Materiale di lavoro.
····················
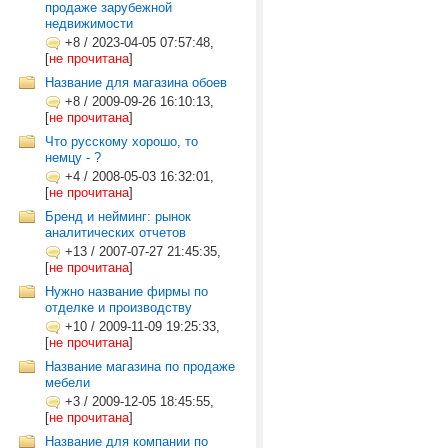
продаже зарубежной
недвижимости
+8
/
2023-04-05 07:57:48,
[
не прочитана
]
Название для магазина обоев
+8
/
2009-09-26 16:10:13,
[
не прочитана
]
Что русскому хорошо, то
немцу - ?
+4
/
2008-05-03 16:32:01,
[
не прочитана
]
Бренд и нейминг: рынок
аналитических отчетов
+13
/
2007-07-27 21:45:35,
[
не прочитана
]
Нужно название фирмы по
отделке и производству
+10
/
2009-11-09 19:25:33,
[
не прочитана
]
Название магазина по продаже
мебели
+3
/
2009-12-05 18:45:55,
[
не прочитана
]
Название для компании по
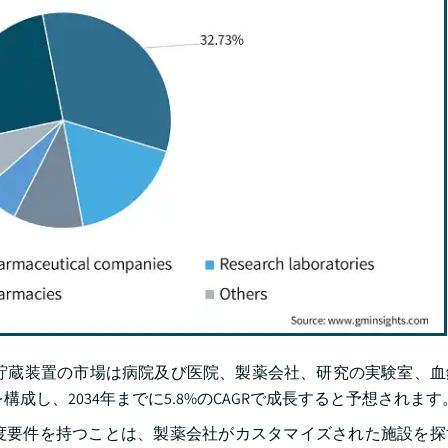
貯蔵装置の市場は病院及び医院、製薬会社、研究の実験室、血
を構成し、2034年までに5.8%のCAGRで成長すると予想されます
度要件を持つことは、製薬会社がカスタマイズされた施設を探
····················
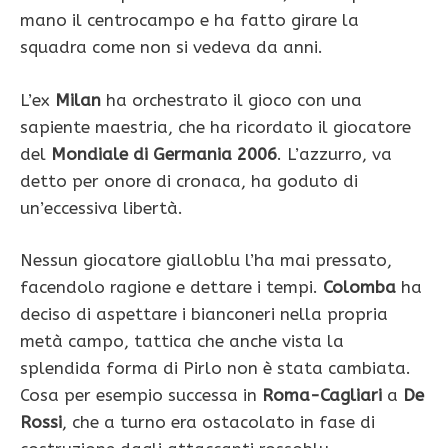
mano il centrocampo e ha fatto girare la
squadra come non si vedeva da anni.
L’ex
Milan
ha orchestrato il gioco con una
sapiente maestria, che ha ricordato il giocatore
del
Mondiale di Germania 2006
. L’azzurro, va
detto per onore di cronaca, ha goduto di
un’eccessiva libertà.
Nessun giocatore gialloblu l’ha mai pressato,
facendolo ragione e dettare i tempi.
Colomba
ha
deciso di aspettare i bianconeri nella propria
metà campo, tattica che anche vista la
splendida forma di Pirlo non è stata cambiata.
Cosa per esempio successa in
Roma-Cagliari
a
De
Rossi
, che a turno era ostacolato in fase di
····················
Attività.
Ricopia senza alcuna modifica le righe del materiale che vanno da quella contenente "продаже зарубежной" a quella contenente "Название для компании по", comprese entrambe.

Risposta.
продаже зарубежной
недвижимости
+8
/
2023-04-05 07:57:48,
[
не прочитана
]
Название для магазина обоев
+8
/
2009-09-26 16:10:13,
[
не прочитана
]
Что русскому хорошо, то
немцу - ?
+4
/
2008-05-03 16:32:01,
[
не прочитана
]
Бренд и нейминг: рынок
аналитических отчетов
+13
/
2007-07-27 21:45:35,
[
не прочитана
]
Нужно название фирмы по
отделке и производству
+10
/
2009-11-09 19:25:33,
[
не прочитана
]
Название магазина по продаже
мебели
+3
/
2009-12-05 18:45:55,
[
не прочитана
]
Название для компании по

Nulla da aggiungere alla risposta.